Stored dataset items
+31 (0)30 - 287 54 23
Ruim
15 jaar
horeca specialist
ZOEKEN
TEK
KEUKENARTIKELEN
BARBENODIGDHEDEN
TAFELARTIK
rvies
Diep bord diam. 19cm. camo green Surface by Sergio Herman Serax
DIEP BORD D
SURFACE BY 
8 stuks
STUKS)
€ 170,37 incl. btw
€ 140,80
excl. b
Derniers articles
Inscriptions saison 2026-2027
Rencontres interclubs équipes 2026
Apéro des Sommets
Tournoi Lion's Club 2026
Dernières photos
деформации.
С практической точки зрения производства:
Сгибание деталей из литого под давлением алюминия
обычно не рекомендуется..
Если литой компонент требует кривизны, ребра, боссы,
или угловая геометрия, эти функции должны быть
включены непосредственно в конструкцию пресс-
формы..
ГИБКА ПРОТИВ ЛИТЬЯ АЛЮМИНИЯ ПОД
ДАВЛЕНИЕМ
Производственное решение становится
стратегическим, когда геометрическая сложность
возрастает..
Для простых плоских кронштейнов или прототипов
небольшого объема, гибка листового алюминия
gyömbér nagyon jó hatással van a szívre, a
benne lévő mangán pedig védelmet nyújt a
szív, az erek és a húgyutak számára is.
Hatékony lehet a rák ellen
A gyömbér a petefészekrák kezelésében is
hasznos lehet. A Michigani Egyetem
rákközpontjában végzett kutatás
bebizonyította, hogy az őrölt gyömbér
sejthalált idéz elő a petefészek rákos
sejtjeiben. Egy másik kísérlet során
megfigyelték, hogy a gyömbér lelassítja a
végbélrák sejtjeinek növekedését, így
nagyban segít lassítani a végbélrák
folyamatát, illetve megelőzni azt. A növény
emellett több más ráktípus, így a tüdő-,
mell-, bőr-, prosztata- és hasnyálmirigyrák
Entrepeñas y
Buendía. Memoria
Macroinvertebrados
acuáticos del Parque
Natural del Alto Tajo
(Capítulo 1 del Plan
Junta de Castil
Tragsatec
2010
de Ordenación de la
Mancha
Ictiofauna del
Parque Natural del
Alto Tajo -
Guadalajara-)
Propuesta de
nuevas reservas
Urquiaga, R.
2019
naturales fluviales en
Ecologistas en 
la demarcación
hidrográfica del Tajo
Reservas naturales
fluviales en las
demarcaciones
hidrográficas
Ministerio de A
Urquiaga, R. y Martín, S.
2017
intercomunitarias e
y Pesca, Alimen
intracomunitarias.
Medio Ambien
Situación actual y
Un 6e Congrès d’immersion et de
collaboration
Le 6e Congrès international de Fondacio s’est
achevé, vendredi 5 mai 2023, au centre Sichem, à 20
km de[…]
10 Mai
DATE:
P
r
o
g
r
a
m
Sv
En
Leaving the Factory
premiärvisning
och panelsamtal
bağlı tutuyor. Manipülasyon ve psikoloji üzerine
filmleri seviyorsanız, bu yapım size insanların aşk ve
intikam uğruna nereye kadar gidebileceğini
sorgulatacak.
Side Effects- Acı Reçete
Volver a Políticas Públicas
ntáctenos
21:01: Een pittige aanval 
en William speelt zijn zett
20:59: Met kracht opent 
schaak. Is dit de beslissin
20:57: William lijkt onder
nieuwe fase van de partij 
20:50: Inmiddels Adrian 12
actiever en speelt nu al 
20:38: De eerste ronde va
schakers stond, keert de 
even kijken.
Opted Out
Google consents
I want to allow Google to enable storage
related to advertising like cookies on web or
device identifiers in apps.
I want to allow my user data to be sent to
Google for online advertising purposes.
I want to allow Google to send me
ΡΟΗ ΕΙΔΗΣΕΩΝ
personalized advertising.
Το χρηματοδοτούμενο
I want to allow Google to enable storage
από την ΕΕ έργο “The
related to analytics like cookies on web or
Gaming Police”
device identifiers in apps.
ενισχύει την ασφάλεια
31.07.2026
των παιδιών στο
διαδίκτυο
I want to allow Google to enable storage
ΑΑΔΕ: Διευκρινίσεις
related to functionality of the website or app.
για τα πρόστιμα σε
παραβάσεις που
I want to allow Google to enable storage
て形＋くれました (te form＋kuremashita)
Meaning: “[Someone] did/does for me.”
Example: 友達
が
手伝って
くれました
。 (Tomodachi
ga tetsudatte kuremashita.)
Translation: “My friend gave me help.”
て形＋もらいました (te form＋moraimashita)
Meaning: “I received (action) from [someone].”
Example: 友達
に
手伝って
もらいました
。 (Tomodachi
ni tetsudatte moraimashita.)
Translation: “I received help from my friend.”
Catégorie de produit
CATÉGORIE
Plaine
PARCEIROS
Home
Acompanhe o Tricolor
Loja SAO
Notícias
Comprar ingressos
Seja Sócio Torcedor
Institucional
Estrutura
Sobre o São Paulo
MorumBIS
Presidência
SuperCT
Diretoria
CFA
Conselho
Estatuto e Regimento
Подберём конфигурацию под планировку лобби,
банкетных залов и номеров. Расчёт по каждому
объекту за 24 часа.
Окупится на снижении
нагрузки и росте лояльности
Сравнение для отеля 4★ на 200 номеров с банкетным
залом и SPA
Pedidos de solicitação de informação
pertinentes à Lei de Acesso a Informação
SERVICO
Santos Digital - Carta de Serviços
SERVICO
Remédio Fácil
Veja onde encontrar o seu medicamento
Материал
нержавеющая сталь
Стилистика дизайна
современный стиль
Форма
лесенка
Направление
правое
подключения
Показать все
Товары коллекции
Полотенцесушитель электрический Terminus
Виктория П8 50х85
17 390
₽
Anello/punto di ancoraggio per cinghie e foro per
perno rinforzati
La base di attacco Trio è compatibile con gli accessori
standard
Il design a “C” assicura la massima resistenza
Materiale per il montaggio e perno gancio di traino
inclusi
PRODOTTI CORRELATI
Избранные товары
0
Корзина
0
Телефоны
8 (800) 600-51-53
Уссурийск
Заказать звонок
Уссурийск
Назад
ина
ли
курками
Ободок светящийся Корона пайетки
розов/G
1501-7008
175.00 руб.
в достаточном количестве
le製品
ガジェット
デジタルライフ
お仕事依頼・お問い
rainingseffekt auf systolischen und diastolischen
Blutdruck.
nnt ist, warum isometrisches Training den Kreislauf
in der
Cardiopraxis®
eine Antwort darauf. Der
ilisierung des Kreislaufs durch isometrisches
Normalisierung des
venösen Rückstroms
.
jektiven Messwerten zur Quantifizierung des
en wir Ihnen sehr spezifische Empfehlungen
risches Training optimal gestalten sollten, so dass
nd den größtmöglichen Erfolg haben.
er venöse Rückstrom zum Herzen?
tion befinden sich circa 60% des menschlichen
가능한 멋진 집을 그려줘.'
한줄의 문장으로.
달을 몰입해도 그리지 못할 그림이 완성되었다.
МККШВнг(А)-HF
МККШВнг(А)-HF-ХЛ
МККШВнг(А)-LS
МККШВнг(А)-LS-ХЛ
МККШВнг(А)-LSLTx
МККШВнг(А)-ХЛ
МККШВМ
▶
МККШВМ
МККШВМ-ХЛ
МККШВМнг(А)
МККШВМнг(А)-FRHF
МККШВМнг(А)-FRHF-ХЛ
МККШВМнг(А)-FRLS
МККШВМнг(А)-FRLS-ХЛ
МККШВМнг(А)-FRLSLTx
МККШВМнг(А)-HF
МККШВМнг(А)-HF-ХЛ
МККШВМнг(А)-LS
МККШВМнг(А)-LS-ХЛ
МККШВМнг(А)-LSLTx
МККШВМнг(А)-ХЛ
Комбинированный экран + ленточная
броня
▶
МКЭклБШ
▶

» Task directions
Exactly as shown, give every record again.

» Result below
+31 (0)30 - 287 54 23
Ruim
15 jaar
horeca specialist
ZOEKEN
TEK
KEUKENARTIKELEN
BARBENODIGDHEDEN
TAFELARTIK
rvies
Diep bord diam. 19cm. camo green Surface by Sergio Herman Serax
DIEP BORD D
SURFACE BY 
8 stuks
STUKS)
€ 170,37 incl. btw
€ 140,80
excl. b
Derniers articles
Inscriptions saison 2026-2027
Rencontres interclubs équipes 2026
Apéro des Sommets
Tournoi Lion's Club 2026
Dernières photos
деформации.
С практической точки зрения производства:
Сгибание деталей из литого под давлением алюминия
обычно не рекомендуется..
Если литой компонент требует кривизны, ребра, боссы,
или угловая геометрия, эти функции должны быть
включены непосредственно в конструкцию пресс-
формы..
ГИБКА ПРОТИВ ЛИТЬЯ АЛЮМИНИЯ ПОД
ДАВЛЕНИЕМ
Производственное решение становится
стратегическим, когда геометрическая сложность
возрастает..
Для простых плоских кронштейнов или прототипов
небольшого объема, гибка листового алюминия
gyömbér nagyon jó hatással van a szívre, a
benne lévő mangán pedig védelmet nyújt a
szív, az erek és a húgyutak számára is.
Hatékony lehet a rák ellen
A gyömbér a petefészekrák kezelésében is
hasznos lehet. A Michigani Egyetem
rákközpontjában végzett kutatás
bebizonyította, hogy az őrölt gyömbér
sejthalált idéz elő a petefészek rákos
sejtjeiben. Egy másik kísérlet során
megfigyelték, hogy a gyömbér lelassítja a
végbélrák sejtjeinek növekedését, így
nagyban segít lassítani a végbélrák
folyamatát, illetve megelőzni azt. A növény
emellett több más ráktípus, így a tüdő-,
mell-, bőr-, prosztata- és hasnyálmirigyrák
Entrepeñas y
Buendía. Memoria
Macroinvertebrados
acuáticos del Parque
Natural del Alto Tajo
(Capítulo 1 del Plan
Junta de Castil
Tragsatec
2010
de Ordenación de la
Mancha
Ictiofauna del
Parque Natural del
Alto Tajo -
Guadalajara-)
Propuesta de
nuevas reservas
Urquiaga, R.
2019
naturales fluviales en
Ecologistas en 
la demarcación
hidrográfica del Tajo
Reservas naturales
fluviales en las
demarcaciones
hidrográficas
Ministerio de A
Urquiaga, R. y Martín, S.
2017
intercomunitarias e
y Pesca, Alimen
intracomunitarias.
Medio Ambien
Situación actual y
Un 6e Congrès d’immersion et de
collaboration
Le 6e Congrès international de Fondacio s’est
achevé, vendredi 5 mai 2023, au centre Sichem, à 20
km de[…]
10 Mai
DATE:
P
r
o
g
r
a
m
Sv
En
Leaving the Factory
premiärvisning
och panelsamtal
bağlı tutuyor. Manipülasyon ve psikoloji üzerine
filmleri seviyorsanız, bu yapım size insanların aşk ve
intikam uğruna nereye kadar gidebileceğini
sorgulatacak.
Side Effects- Acı Reçete
Volver a Políticas Públicas
ntáctenos
21:01: Een pittige aanval 
en William speelt zijn zett
20:59: Met kracht opent 
schaak. Is dit de beslissin
20:57: William lijkt onder
nieuwe fase van de partij 
20:50: Inmiddels Adrian 12
actiever en speelt nu al 
20:38: De eerste ronde va
schakers stond, keert de 
even kijken.
Opted Out
Google consents
I want to allow Google to enable storage
related to advertising like cookies on web or
device identifiers in apps.
I want to allow my user data to be sent to
Google for online advertising purposes.
I want to allow Google to send me
ΡΟΗ ΕΙΔΗΣΕΩΝ
personalized advertising.
Το χρηματοδοτούμενο
I want to allow Google to enable storage
από την ΕΕ έργο “The
related to analytics like cookies on web or
Gaming Police”
device identifiers in apps.
ενισχύει την ασφάλεια
31.07.2026
των παιδιών στο
διαδίκτυο
I want to allow Google to enable storage
ΑΑΔΕ: Διευκρινίσεις
related to functionality of the website or app.
για τα πρόστιμα σε
παραβάσεις που
I want to allow Google to enable storage
て形＋くれました (te form＋kuremashita)
Meaning: “[Someone] did/does for me.”
Example: 友達
が
手伝って
くれました
。 (Tomodachi
ga tetsudatte kuremashita.)
Translation: “My friend gave me help.”
て形＋もらいました (te form＋moraimashita)
Meaning: “I received (action) from [someone].”
Example: 友達
に
手伝って
もらいました
。 (Tomodachi
ni tetsudatte moraimashita.)
Translation: “I received help from my friend.”
Catégorie de produit
CATÉGORIE
Plaine
PARCEIROS
Home
Acompanhe o Tricolor
Loja SAO
Notícias
Comprar ingressos
Seja Sócio Torcedor
Institucional
Estrutura
Sobre o São Paulo
MorumBIS
Presidência
SuperCT
Diretoria
CFA
Conselho
Estatuto e Regimento
Подберём конфигурацию под планировку лобби,
банкетных залов и номеров. Расчёт по каждому
объекту за 24 часа.
Окупится на снижении
нагрузки и росте лояльности
Сравнение для отеля 4★ на 200 номеров с банкетным
залом и SPA
Pedidos de solicitação de informação
pertinentes à Lei de Acesso a Informação
SERVICO
Santos Digital - Carta de Serviços
SERVICO
Remédio Fácil
Veja onde encontrar o seu medicamento
Материал
нержавеющая сталь
Стилистика дизайна
современный стиль
Форма
лесенка
Направление
правое
подключения
Показать все
Товары коллекции
Полотенцесушитель электрический Terminus
Виктория П8 50х85
17 390
₽
Anello/punto di ancoraggio per cinghie e foro per
perno rinforzati
La base di attacco Trio è compatibile con gli accessori
standard
Il design a “C” assicura la massima resistenza
Materiale per il montaggio e perno gancio di traino
inclusi
PRODOTTI CORRELATI
Избранные товары
0
Корзина
0
Телефоны
8 (800) 600-51-53
Уссурийск
Заказать звонок
Уссурийск
Назад
ина
ли
курками
Ободок светящийся Корона пайетки
розов/G
1501-7008
175.00 руб.
в достаточном количестве
le製品
ガジェット
デジタルライフ
お仕事依頼・お問い
rainingseffekt auf systolischen und diastolischen
Blutdruck.
nnt ist, warum isometrisches Training den Kreislauf
in der
Cardiopraxis®
eine Antwort darauf. Der
ilisierung des Kreislaufs durch isometrisches
Normalisierung des
venösen Rückstroms
.
jektiven Messwerten zur Quantifizierung des
en wir Ihnen sehr spezifische Empfehlungen
risches Training optimal gestalten sollten, so dass
nd den größtmöglichen Erfolg haben.
er venöse Rückstrom zum Herzen?
tion befinden sich circa 60% des menschlichen
가능한 멋진 집을 그려줘.'
한줄의 문장으로.
달을 몰입해도 그리지 못할 그림이 완성되었다.
МККШВнг(А)-HF
МККШВнг(А)-HF-ХЛ
МККШВнг(А)-LS
МККШВнг(А)-LS-ХЛ
МККШВнг(А)-LSLTx
МККШВнг(А)-ХЛ
МККШВМ
▶
МККШВМ
МККШВМ-ХЛ
МККШВМнг(А)
МККШВМнг(А)-FRHF
МККШВМнг(А)-FRHF-ХЛ
МККШВМнг(А)-FRLS
МККШВМнг(А)-FRLS-ХЛ
МККШВМнг(А)-FRLSLTx
МККШВМнг(А)-HF
МККШВМнг(А)-HF-ХЛ
МККШВМнг(А)-LS
МККШВМнг(А)-LS-ХЛ
МККШВМнг(А)-LSLTx
МККШВМнг(А)-ХЛ
Комбинированный экран + ленточная
броня
▶
МКЭклБШ
▶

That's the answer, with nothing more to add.